Cell surface expression level of hOAT1 was examined using the membrane-impermeable biotinylation reagent, NHS-SS-biotin. Cells were seeded in 6-well plates. Each well of cells was incubated with 1 ml of freshly made NHS-SS-biotin (0.5 mg/ml in PBS/CM) in two successive 20 min incubations on ice with very gentle shaking. After biotinylation, each well was briefly rinsed with 3 ml of PBS/CM containing 100 mM glycine then incubated with the same solution for 20 min on ice, to ensure complete quenching of the unreacted NHS-SS-biotin. The cells were then lysed on ice for 30 min in 400 ml of lysis buffer (10 mM Tris/HCl, 150 mM NaCl, 1 mM EDTA, 0.1% SDS, 1% Triton X-100 with 1/100 protease inhibitor mixture). The cell lysates were cleared by centrifugation at 16,000 g at 4°C. 40 µl of streptavidin-agarose beads was then added to the supernatant to isolate cell membrane proteins. hOAT1 was detected in the pool of surface proteins by SDS-PAGE and immunoblotting using an anti-myc antibody 9E10.

Degradation assay

We followed the procedure previously established in our laboratory [13]. Cells, co-transfected with hOAT1 and control vector, or with hOAT1 and CA-sgk2, underwent biotinylation with 0.5 mg/ml sulfo-NHS-SS-biotin at 4°C. After biotinylation, each dish was rinsed with 2 ml PBS containing 100 mM glycine and then incubated with the same solution for 20 minutes on ice, to ensure complete quenching of the unreacted NHS-SS-biotin. The biotin-labeled cells were incubated in DMEM at 37°C. Cells were collected at 0, 2, 4, and 6 hours and lysed in lysis buffer with protease inhibitor cocktail. The cell lysates were cleared by centrifugation at 16,000 × g for 30 minutes at 4°C. 40 μl of streptavidin agarose beads were then added to the supernatant to isolate cell membrane proteins, followed by immunoblotting with anti-myc antibody.

Immunoprecipitation

Cells were lysed with lysis buffer (20 mM Tris/HCl, pH 7.5, 1% Triton X-100, 2 mM EDTA, and 25 mM NaF), freshly added with 1% of protease inhibitor cocktail. Cell lysates were precleared with protein G-agarose beads to reduce nonspecific binding at 4°C for 1.5 hours. Anti-myc antibody (1:100) was incubated with appropriate volume of protein G-agarose beads at 4°C for 1.5 hours. The precleared protein sample was then mixed with antibody-bound protein G-agarose beads and underwent end-over-end rotating at 4°C overnight. Proteins bound to the protein G-agarose beads were eluted with Urea buffer containing β-mecaptoethanol and analyzed by immunoblotting with indicated antibodies.
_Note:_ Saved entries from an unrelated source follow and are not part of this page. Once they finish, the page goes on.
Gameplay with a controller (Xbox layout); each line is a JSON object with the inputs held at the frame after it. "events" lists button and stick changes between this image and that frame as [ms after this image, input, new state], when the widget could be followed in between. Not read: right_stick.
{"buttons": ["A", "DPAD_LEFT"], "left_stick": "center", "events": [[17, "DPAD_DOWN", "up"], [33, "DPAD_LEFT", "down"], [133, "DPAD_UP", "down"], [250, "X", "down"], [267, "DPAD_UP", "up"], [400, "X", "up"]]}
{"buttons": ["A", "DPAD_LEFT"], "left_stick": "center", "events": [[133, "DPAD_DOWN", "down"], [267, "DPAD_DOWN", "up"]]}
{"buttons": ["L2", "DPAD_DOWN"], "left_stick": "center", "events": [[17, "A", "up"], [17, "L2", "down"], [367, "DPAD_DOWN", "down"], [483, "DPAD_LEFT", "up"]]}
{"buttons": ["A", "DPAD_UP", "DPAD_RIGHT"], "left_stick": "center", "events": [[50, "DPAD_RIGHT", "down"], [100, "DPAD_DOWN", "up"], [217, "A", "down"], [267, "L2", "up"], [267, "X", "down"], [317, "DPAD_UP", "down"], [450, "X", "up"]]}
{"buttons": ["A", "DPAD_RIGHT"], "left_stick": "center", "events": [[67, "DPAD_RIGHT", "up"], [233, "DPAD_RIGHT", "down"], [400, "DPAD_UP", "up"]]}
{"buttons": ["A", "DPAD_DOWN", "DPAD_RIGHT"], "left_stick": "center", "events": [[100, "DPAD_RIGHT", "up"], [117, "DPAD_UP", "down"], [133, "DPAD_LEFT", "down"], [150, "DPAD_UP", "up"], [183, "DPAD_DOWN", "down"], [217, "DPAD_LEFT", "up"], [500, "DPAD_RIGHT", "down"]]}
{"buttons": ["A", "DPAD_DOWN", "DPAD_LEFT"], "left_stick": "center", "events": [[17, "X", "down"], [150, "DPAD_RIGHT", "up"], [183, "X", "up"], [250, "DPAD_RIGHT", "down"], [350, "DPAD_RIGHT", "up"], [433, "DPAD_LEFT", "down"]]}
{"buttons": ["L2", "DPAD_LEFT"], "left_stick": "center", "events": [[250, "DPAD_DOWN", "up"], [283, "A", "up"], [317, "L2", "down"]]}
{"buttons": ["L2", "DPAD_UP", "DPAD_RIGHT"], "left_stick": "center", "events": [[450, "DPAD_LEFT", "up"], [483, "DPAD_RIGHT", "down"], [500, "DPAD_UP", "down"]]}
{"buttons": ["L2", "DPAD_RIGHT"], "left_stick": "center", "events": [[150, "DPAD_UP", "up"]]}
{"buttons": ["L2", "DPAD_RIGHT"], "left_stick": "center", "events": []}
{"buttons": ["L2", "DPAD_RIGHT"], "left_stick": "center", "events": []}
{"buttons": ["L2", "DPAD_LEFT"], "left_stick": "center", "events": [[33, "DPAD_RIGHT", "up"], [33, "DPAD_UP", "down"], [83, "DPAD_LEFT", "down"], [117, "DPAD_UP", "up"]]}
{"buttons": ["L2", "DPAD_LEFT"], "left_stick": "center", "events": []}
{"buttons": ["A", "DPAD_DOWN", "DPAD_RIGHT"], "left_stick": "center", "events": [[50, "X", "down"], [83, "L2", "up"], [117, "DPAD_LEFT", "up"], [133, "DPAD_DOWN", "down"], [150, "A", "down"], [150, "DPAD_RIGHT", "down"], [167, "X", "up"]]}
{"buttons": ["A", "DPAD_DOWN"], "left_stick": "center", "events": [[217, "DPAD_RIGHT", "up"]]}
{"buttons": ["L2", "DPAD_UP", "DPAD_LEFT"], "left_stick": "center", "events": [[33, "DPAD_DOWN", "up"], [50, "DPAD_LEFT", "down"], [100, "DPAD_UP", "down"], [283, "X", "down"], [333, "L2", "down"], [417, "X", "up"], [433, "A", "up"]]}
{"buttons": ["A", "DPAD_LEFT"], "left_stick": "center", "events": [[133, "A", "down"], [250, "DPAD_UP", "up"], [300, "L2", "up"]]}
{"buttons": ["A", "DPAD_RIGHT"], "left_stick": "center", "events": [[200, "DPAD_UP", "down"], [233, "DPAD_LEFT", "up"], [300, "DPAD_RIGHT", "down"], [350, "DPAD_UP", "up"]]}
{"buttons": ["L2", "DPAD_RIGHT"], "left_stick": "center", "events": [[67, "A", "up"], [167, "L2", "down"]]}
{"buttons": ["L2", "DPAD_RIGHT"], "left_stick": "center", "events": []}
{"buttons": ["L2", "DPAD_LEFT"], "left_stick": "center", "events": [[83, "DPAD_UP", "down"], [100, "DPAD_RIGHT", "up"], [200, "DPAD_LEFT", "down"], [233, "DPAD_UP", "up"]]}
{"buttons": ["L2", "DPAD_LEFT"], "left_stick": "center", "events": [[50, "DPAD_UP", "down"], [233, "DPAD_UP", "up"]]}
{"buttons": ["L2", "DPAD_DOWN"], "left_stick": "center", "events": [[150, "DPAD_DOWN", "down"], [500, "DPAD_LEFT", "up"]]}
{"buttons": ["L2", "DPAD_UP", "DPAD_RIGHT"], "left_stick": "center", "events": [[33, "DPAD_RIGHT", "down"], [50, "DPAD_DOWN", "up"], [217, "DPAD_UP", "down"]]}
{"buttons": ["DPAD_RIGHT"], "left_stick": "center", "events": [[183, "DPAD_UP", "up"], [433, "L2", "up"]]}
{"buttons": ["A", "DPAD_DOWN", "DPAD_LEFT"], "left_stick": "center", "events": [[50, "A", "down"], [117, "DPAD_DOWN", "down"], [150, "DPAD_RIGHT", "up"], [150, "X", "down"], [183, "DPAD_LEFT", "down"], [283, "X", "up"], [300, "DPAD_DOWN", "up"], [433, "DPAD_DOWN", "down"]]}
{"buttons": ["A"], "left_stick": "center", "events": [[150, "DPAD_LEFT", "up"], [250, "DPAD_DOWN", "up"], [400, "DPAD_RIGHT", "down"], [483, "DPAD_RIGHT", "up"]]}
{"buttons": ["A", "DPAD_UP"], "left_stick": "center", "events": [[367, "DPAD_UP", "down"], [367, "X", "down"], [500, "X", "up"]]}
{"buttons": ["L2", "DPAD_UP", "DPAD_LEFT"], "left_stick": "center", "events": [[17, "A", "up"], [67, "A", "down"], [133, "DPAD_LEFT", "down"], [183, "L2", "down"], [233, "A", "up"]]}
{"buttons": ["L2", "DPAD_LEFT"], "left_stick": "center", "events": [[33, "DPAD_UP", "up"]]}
Electrophoresis and immunoblotting

Protein samples were resolved on 7.5% SDS-PAGE minigels and electroblotted on to polyvinylidene difluoride membranes. The blots were blocked for 1 hour with 5% nonfat dry milk in PBS-0.05% Tween 20, washed, and incubated overnight at 4°C with appropriate primary antibodies, followed by horseradish peroxidase-conjugated secondary antibodies. The signals were detected by SuperSignal West Dura Extended Duration Substrate kit (Pierce). Nonsaturating, immunoreactive protein bands were quantified by scanning densitometry with the FluorChem 8000 imaging system (Alpha Innotech Corp., San Leandro, CA).

Data analysis

Each experiment was repeated a minimum of three times. The statistical analysis was from multiple experiments. Statistical analysis was performed using Student’s paired t-tests. A p-value of < 0.05 was considered significant.

Results

Effect of sgk2 on hOAT1 transport activity

To explore the role of sgk2 in hOAT1 function, we co-transfected COS-7 cells with hOAT1 and wild type sgk2 (WT-sgk2), or with hOAT1 and its constitutive active form CA-sgk2. hOAT1-mediated uptake of [³H]-PAH was then measured. As shown in Figure 1, wild type sgk2 stimulated ~42% increase in the uptake as compared to that in control cells; and CA-sgk2 significantly augmented the effect of sgk2, resulting in an additional ~85% increase in the uptake. To examine the mechanism of sgk2-induced stimulation of hOAT1 activity, we determined hOAT1-mediated uptake of [³H]-PAH at different substrate concentrations. An Eadie-Hofstee analysis of the derived data (Figure 2) showed that the transfection of CA-sgk2 resulted in an increase in maximal transport velocity V_max of hOAT1 (208.32 ± 19.48 pmol·mg^-1·3 min^-1 with control cells and 328.20 ± 22.30 pmol·mg^-1·3 min^-1 with cells transfected with CA-sgk2) with no significant change in the substrate-binding affinity K_m of the transporter (87.88 ± 5.40 µM with control cells and 86.78 ± 6.46 µM with cells transfected with CA-sgk2).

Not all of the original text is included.